空力バランスが目覚ましく向上
このような変更は空気抵抗が増しダウンフォースにも悪影響を与えてしまうのだが、フロントエアスポイラーの形状変更と剛性をアップしリブを追加するなどして空力バランスは向上させている。
それを証明するかのように1コーナーや130Rなど、高速コーナーの飛び込みへのステアリング応答が速くフロントタイヤが路面をしっかりとらえているのだ。
普通、高速コーナー進入では若干アンダーステアー気味にフロントが反応することで安心感をフィードバックするものだが、リミテッドエディションにはそれがない。
しかし恐怖心もないのはリアもしっかりしているから。いやどのコーナーでもしっかりしているわけではないから前後バランスが絶妙にとれているのだ。
これは空力バランスだけではない、サスペンションのリファインが大きく影響している。
サスペンションのリファインで意のままに!!
まずタイプR初採用となったBBS製の専用ホイール。鍛造アルミホイールはリム厚を2.6mmとして1輪あたり約2.5㎏、4本で約10㎏の軽量化。
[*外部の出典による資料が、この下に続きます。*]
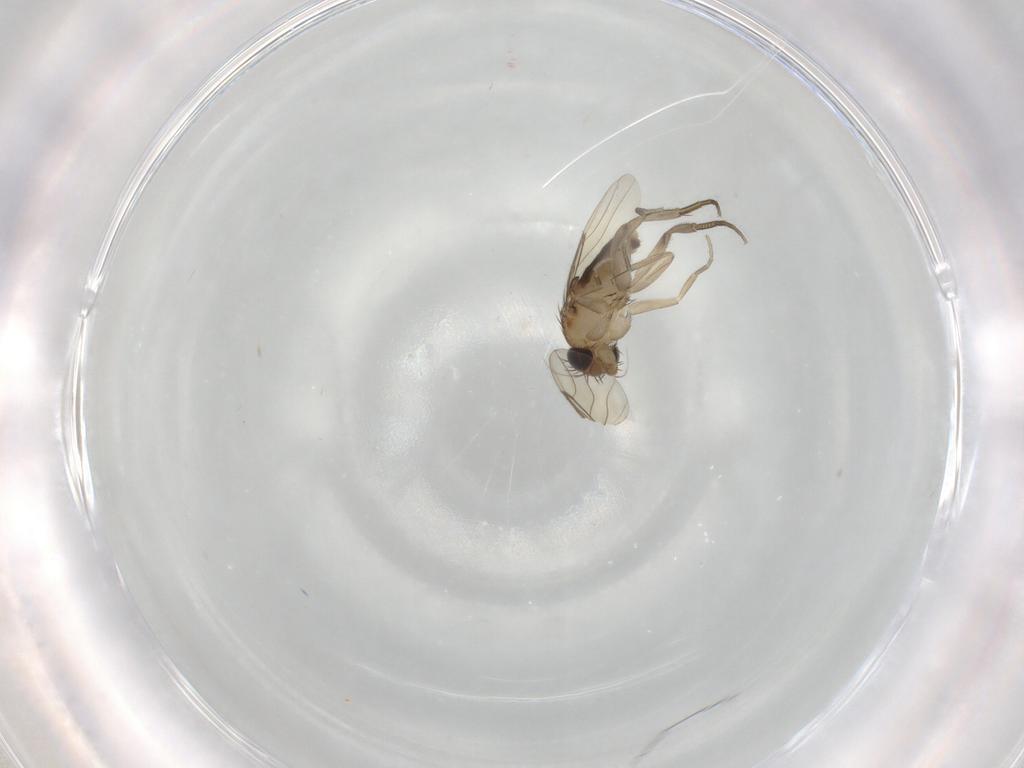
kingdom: Animalia
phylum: Arthropoda
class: Insecta
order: Diptera
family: Phoridae
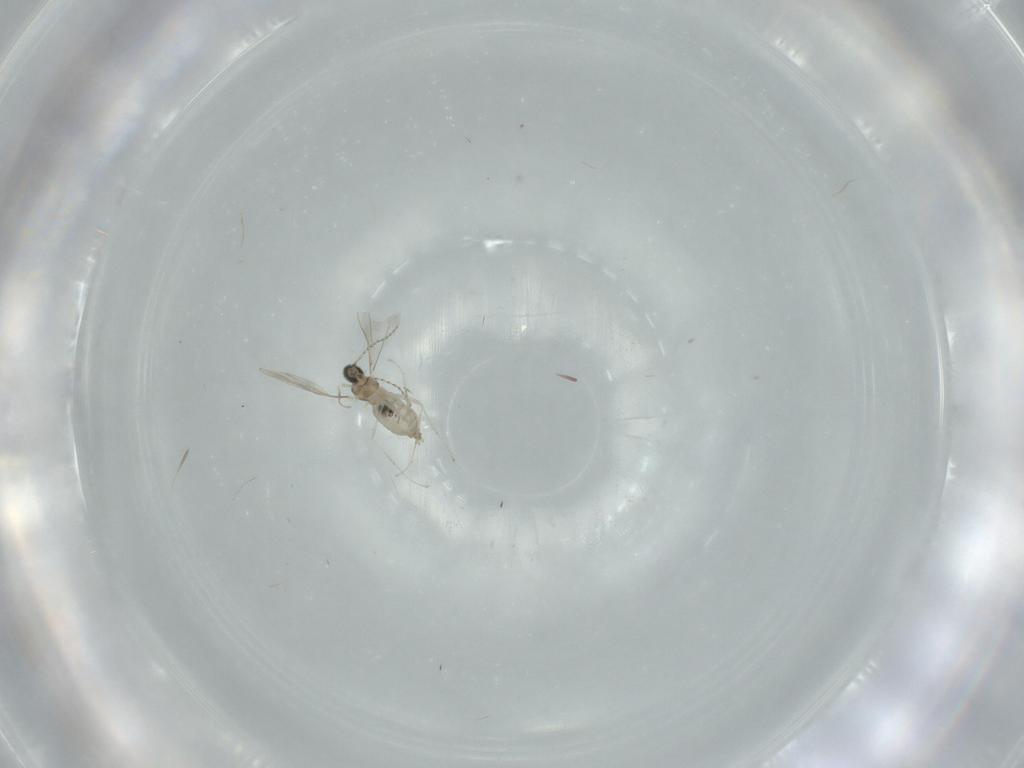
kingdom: Animalia
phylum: Arthropoda
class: Insecta
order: Diptera
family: Cecidomyiidae
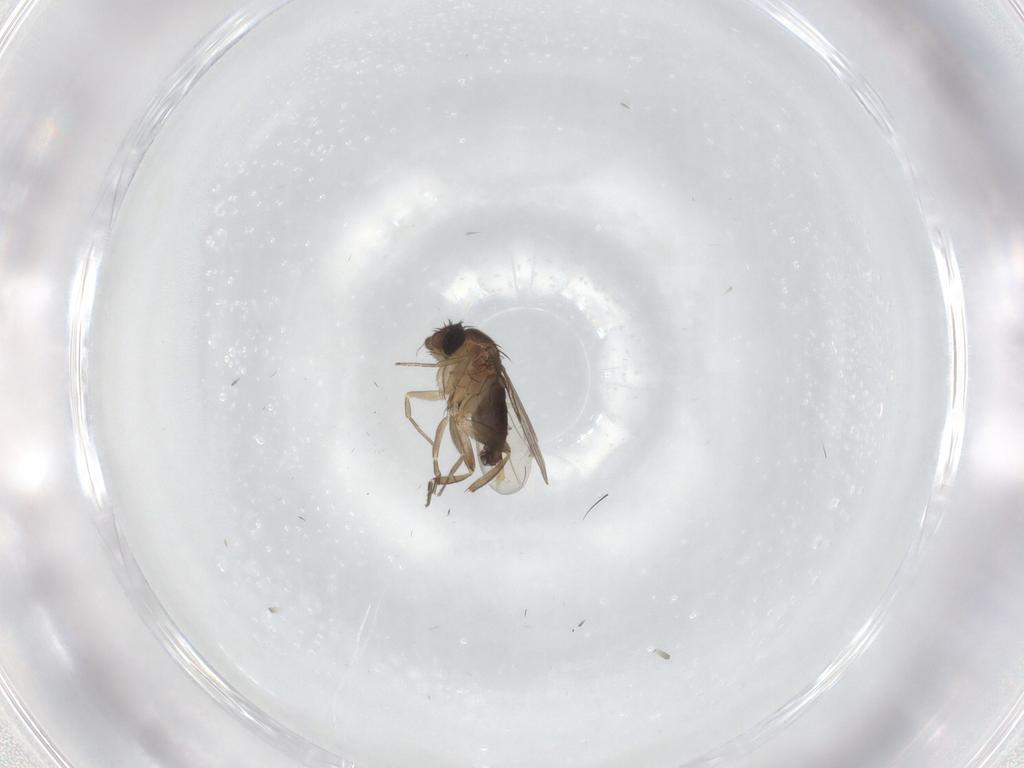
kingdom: Animalia
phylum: Arthropoda
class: Insecta
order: Diptera
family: Phoridae
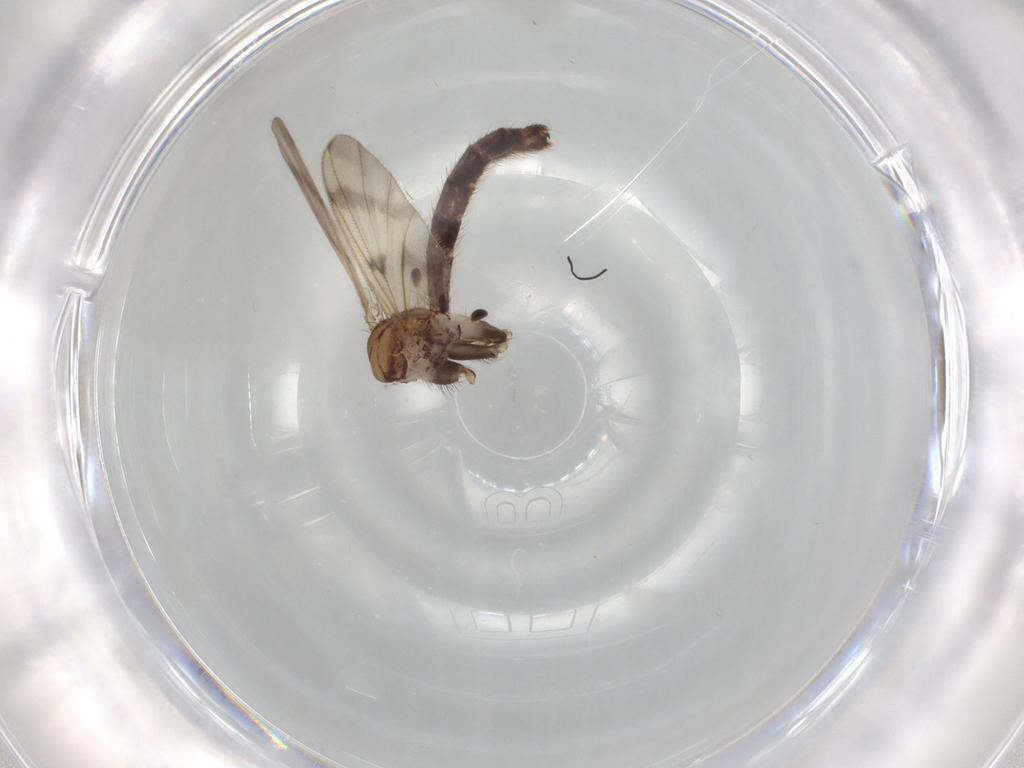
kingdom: Animalia
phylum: Arthropoda
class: Insecta
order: Diptera
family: Mycetophilidae
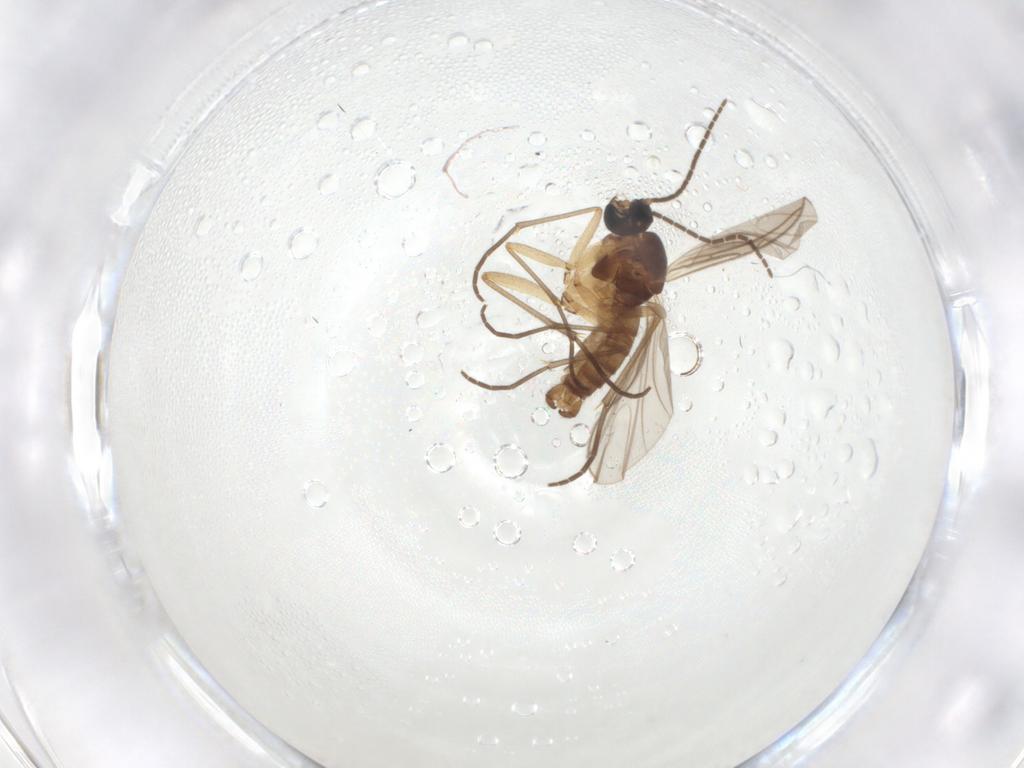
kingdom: Animalia
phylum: Arthropoda
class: Insecta
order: Diptera
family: Sciaridae
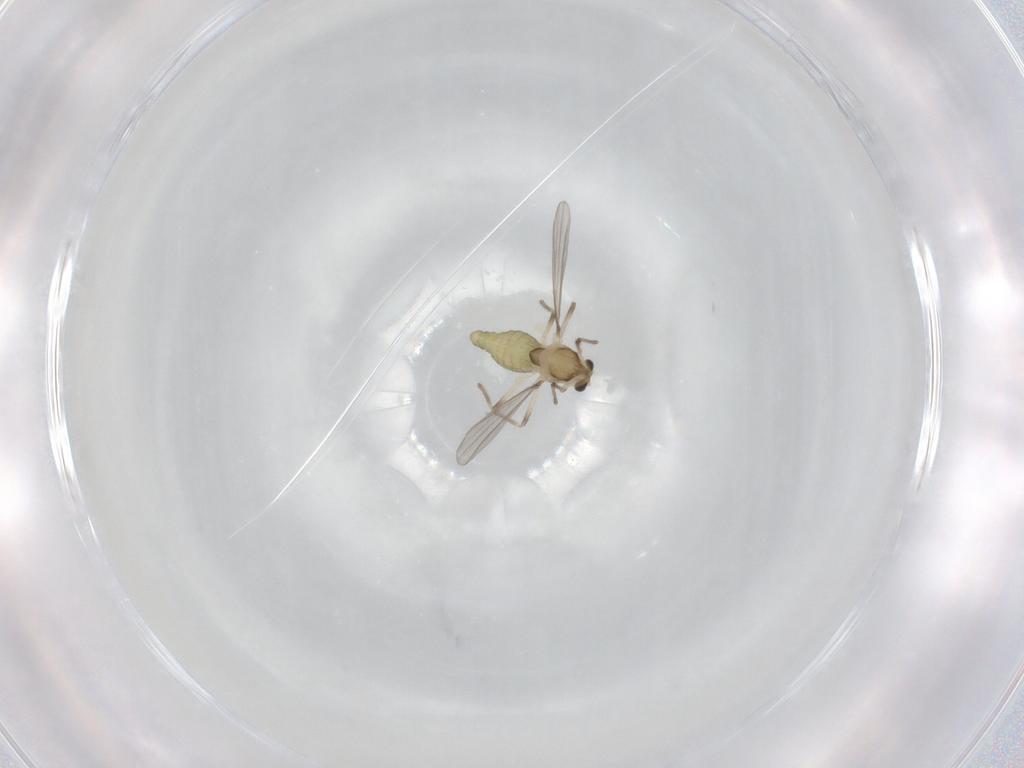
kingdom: Animalia
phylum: Arthropoda
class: Insecta
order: Diptera
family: Chironomidae
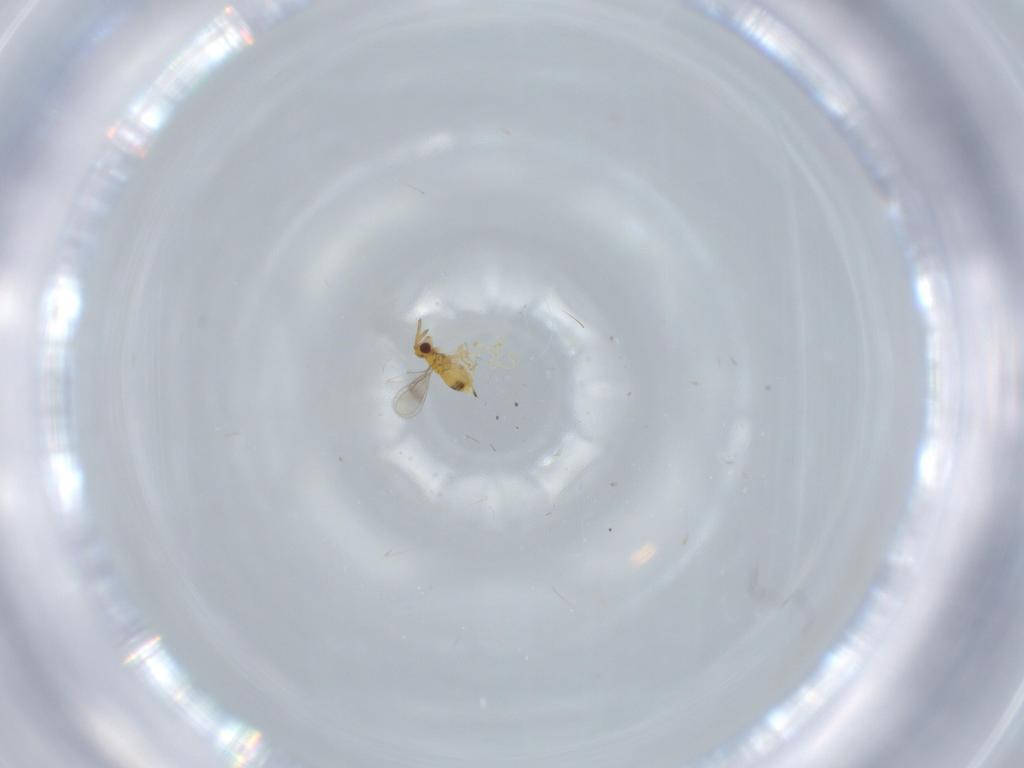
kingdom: Animalia
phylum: Arthropoda
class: Insecta
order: Hymenoptera
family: Aphelinidae
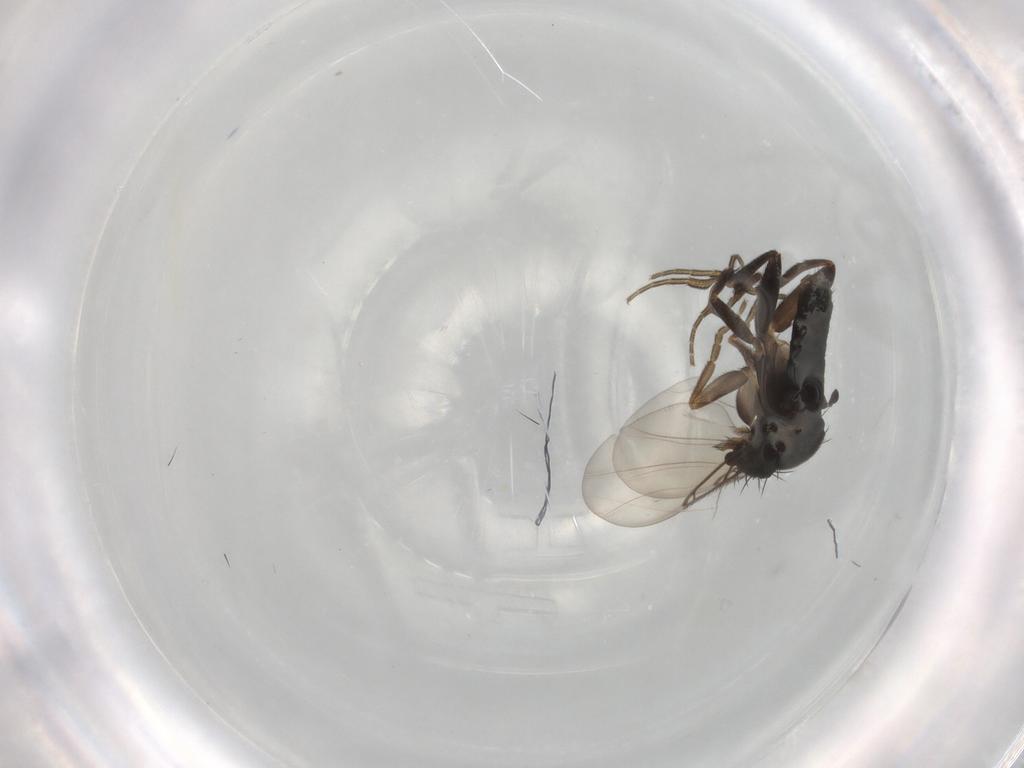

リムはハブセンターから遠いので回転時のジャイロ効果が大きく、高速域でのハンドリングへの影響が大。バネ下は軽量化がモノを言うが、回転部分への影響は多大だ。
さらに前後サスペンションのブッシュ類の適正化。今回、サスペンションのバネレートやスタビライザーなどに変更はない。
しかし前後ブッシュを見直すことでコンプライアンスによる、フロントのバンプトーアウト、リアのバンプトーインをより明確に起こすようにしている。特にリアはバンプする直前の応力が入った瞬間にトーインを発生させている。
さらにこれに合わせてザックス製アダプティブ・ダンパーのプログラミングをリミテッドエディション専用セットとしている。
そしてタイヤはミシュラン・パイロットスポーツ・カップ2を採用。もうこのタイヤ、Sタイヤぐらいグリップ高し。そりゃダンパーも合わせなきゃダメでしょ。
もうこれらによって、コーナーへのターンインが高速だろうがヘアピンだろうが面白いほどフロントが入ってゆく。
エイペックでのハーフアクセルでの速度維持も思いのまま。さすがにタイヤがタレてくると若干アンダー気味になってくる。
どんなタイプのドライバーでも楽しめる
ダンロップコーナーへのアプローチは3速ハーフスロットル。タイヤが元気なうちはすぐに全開で駆け上がったけれども、タレるとインに付けない。
ここまではどんなクルマでも同じだけれども、いったんアクセルをOFFにしないとどんどん膨らんでしまうもの。
しかしリミテッドエディションは一定のアンダーステアーを維持したままアクセルOFFにすることなく駆け上がってしまう。つまりアンダーコントロールがアクセルとステアリングで自在! 市販モデルでこれはかなり驚き。
久々にダンロップコーナーを走ってみて。以前S耐久で走ったときは実にスムーズな路面で走りやすかったけど、今回は適度に路面が波打ってきている。
昔、F3000で走っていた頃のダンロップコーナーはもの凄いアンギュレーションが路面にあって、クルマは飛び跳ね足のセットが決まらないと全開ではいけないものだった。
あの時ほどではないけれども、やっぱりダンロップコーナーってこうだよな、と口ずさみながらリミテッドエディションの挙動をチェック。
上下のバウンシングが1回で収束している。次々とうねる路面をしっかりと捉え、アクセル全開であっという間にエンジンリミッターが働きステアリングを切り込んだまま4速にシフトアップだ。忙しいがそれがまた楽しい。
ここでひとつ。フロントのグリップが上がったのでリアがついてこず、リアもグリップ向上のためのリファインを行ったとのこと。でもまだまだフロントのほうが勝ってますよ。
だから丁寧なステアリング操作がキモです。速く走るには。
しかーし、楽しみたいなら素早いステアリング操作でリアが流れます。電子制御が守ってくれるのでスピンはしません。だからどんなタイプのドライバーも楽しめるでしょう。